I was in Home Depot this morning and picked up one of these Leviton receptacles (Same price as Amazon). [Edit with result] Works fine with the “Generic Z-Wave Switch” driver. Top outlet is switched, bottom is constant power. Would not discover out of the box. Had to factory reset. Didn’t operate after first discovery. Excluded, and needed another factory reset for discovery. Second time it worked.
Just a tip:
I just this week I picked up 3 of those GE Z-wave smart outlets (12719) from Walmart for $15 each! Last fall Walmart was selling them on clearance for $21. The stores in my area were cleaned out but it seems they are moving the remaining inventory to stores again. Worth going back to the stores that had them on clearance before. I also bought several of the GE outdoor plug in outlets for $19 and the GE Z-wave plus motions for $19.
Nice price for both. I would particularly like to find an outdoor outlet for that price, but alas, I live in the land of unreasonable markup.
FYI - I've had a LOT of problems getting my GE Z-Wave Plus receptacle / outlet to pair. One outlet finally paired and has worked perfectly since then. One never paired after LOTS of trying. Small sample size, but there's a warning for you. I'm going to try the leviton next.
I realize you are looking for a device that replaces the receptical in an outlet box. However just for information:
I have been using Leviton plug in dimmer modules for 3 or 4 years now. I have 8 of these modules. They have been solid and have had no failures. For most of my automation the recpetical is behind furniture etc so the form factor is not an issue.

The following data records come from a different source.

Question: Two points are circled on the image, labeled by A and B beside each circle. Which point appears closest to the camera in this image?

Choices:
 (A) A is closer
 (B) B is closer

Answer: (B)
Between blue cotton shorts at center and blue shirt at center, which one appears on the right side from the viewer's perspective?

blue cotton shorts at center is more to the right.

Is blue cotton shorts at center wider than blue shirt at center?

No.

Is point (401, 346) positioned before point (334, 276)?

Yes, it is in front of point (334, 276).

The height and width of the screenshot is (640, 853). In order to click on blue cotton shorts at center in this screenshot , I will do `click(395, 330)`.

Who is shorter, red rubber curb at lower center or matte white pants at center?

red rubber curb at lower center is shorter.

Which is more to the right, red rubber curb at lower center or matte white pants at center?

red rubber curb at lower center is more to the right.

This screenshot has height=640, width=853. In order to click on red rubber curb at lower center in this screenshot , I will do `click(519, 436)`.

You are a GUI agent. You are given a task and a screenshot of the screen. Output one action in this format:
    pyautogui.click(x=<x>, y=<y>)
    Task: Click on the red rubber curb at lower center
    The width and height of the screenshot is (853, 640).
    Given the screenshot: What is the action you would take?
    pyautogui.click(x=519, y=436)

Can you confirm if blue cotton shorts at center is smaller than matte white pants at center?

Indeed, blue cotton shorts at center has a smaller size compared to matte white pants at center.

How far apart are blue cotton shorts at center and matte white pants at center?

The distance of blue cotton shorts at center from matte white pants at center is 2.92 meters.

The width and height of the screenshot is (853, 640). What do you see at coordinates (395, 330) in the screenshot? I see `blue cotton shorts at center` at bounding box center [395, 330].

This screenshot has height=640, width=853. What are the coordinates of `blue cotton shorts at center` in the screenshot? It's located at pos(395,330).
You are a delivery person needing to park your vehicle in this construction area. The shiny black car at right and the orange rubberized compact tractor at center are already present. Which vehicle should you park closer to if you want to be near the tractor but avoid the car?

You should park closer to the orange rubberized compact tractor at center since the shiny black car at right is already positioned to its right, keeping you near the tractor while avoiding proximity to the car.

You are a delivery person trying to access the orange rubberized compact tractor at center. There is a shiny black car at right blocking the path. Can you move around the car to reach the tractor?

For the WiFi AP and humidifier you will need a switch as opposed to a dimmer. One of the above is a switch, again no issues.
The most common resolution for “fails to join” is “didn’t Exclude properly”
Every vendor seems to follow a different method, If you have a Aeon Minimote, use it to Exclude. Or an Aeon Z-Stick.
@csteele thanks for the tip. I read online about the z stick and have a wallmote. I don’t understand how you use those to exclude or manage the network. Could you elucidate?
WallMote is not a MiniMote.
MiniMote isn't made anymore, but the ZStick is.
They were built in two "flavors" The one above has no numbers on the outside buttons,
The one I have does have the buttons numbered:
Inside the "drawer" is marked differently too.
There's no difference in their functionality, especially for Exclude. Push the Exclude (or -) and the LED goes red. Do whatever the device needs to go into Exclude and the Minimote's LEDs show it did something.
The ZStick is an entirely different product with other uses. Hubitat uses these in non-USA builds, for example, because ZWave frequencies change country to country.
Press and hold the only button there is til it turns orange and it's in Exclude mode. Do whatever the device needs to go into Exclude and the ZStick's LED flickers blue then goes back to Orange... ready for the next device. When I migrated from ST to Hubitat, I'd use the stick to clear a room at a time. It stays in exclude for a long time and I could click, click and hole, click multiple... whatever a device needed then go on to the next.